MEDYAGÜNDEM- Daha ilk gün dedik! Bunların derdi ağaç değil, bunlar “sivil darbe” peşinde, provokasyon derdinde, hükümet devirme operasyonunda diye.
Önce Memet Ali Alabora ilk gün attığı “Mesele Gezi Parkı değil sen hala anlamadın mı arkadaş?” tweet’iyle açık etti.
Ve medyadaki baş provokatörlerden Ece Temelkuran bugün Birgün’de, “Evet bu başından beri ağaçlarla ilgili bir mesele değildi.” diye meseleyi itiraf etti.
Gezi Parkı provokasyonunun ilk günlerinde soluğu İngiltere’de alıp, İngilizlere ülkesini şikayet eden, vandallığı, şiddeti, eylem terörünü “direniş” diye yutturan Ece Temelkuran tam da kendisinden beklendiği bir misyonla bugün Birgün gazetesinde, yine kışkırtıcı, yine içindeki “darbeci”yi susturamayan bir yazı yazdı.
Temelkuran, provokasyonlara devam edileceğini şu satırlarla ilan etti:
“Evet bu başından beri ağaçlarla ilgili bir mesele değildi. Ama bu cümlede komplo teorisi arayan ahmakların anladığı anlamda değil. Bu bir ‘varlık savaşı’, varlığını kanıtlama mücadelesi. Bütün imkanları yok edilmiş muhalefetin/farklı olanın kendi varlığını hem muktedire hem de ve belki daha önemlisi kendine gösterme mücadelesiydi, hala da öyle. Bu yüzden insanlar hergün yeniden sokağa çıkıyor ve bana sorarsanız Başbakan sokakta gösterilen bu iradenin varlığını kabul edene kadar da çıkmaya da devam edecekler. Devam edeceklerini iktidar yanlıların sandığı gibi olayları ‘organize’ ettiğim için değil, insan denen varlıkla ilgili bildiklerimden dolayı söylüyorum.”

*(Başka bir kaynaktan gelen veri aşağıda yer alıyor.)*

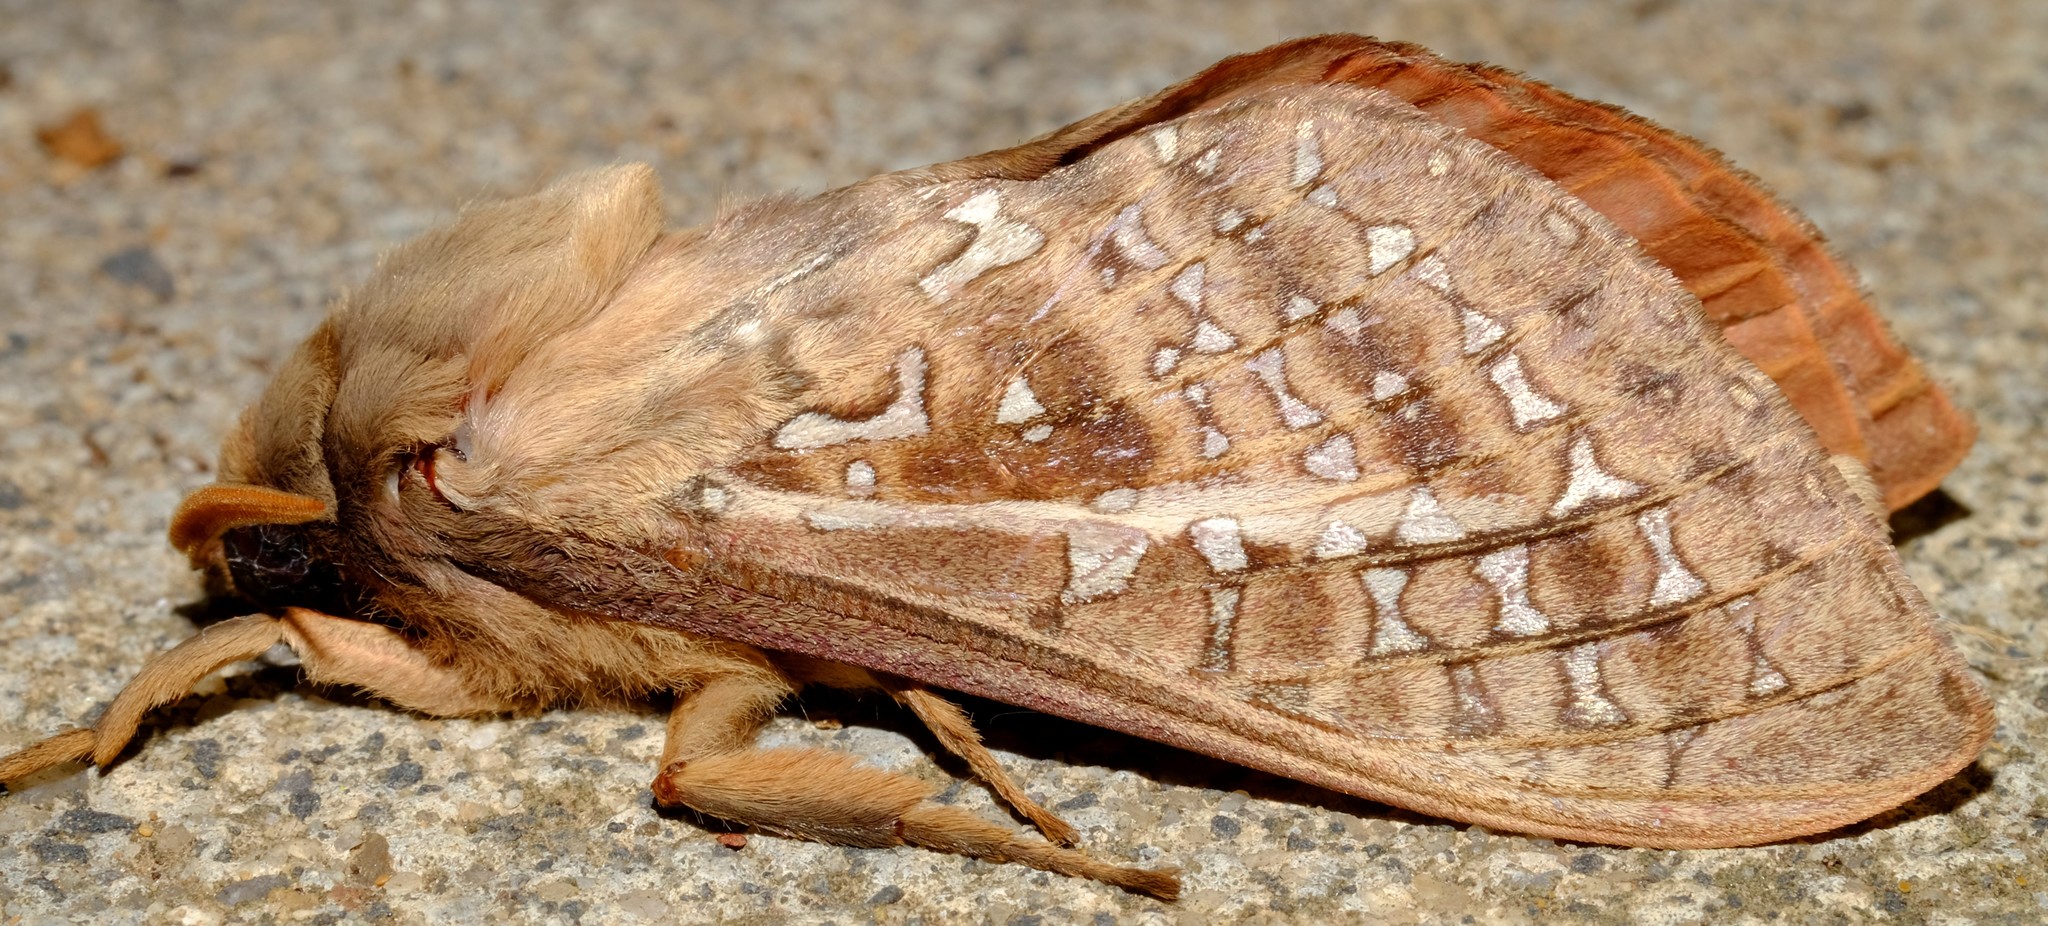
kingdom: Animalia
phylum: Arthropoda
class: Insecta
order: Lepidoptera
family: Hepialidae
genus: Oxycanus
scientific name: Oxycanus australis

Temelkuran’ın nasıl bir yalan ve karanlık çukurdan beslendiğini, görmek isteyenler şu satırlarına baksınlar:
“Satırlı palalı manyakları sokağa teşvik etmekten vakitleri kalırsa biraz da çok sevdikleri şu Mısır ve Arap dünyası üzerine düşünsünler.”
Satırlı palalı tiplerin Gezi’deki çapulculardan olduğu ortaya çıkmasına, Ak Parti ile hiçbir bağlarının bulunmadığı ve batan esnaf oldukları bilinmesine rağmen inatla yalan yazan Temelkuran…
Ve Temelkuran nasıl bir provokatör olduğunu sokaklarda isyan çağrısı yaptığı şu satırlarla gösteriyor:
“Bu, başta da anlattığım gibi bir varlık mücadelesidir. Yok sayılan -seçimle olur, darbeyle olur, gaddar bir muktedirle olur, her türlü olur yok sayılma- gövdenin sokağa dökülmesidir. Tıpkı Gezi’deki gibi. Tıpkı Türkiye’deki gibi siyasal partiler ve yargı ile yasama organları muktedirin oyuncağı olduktan sonra insanların varlığını muktedire ve birbirine ispatlayacağı tek yer sokaktır. Bu seçeneksizliği yaratan sadece ve sadece iktidar aygıtını arsızca kullananlar, toplumu kendi arzularına göre düzleyenlerdir.”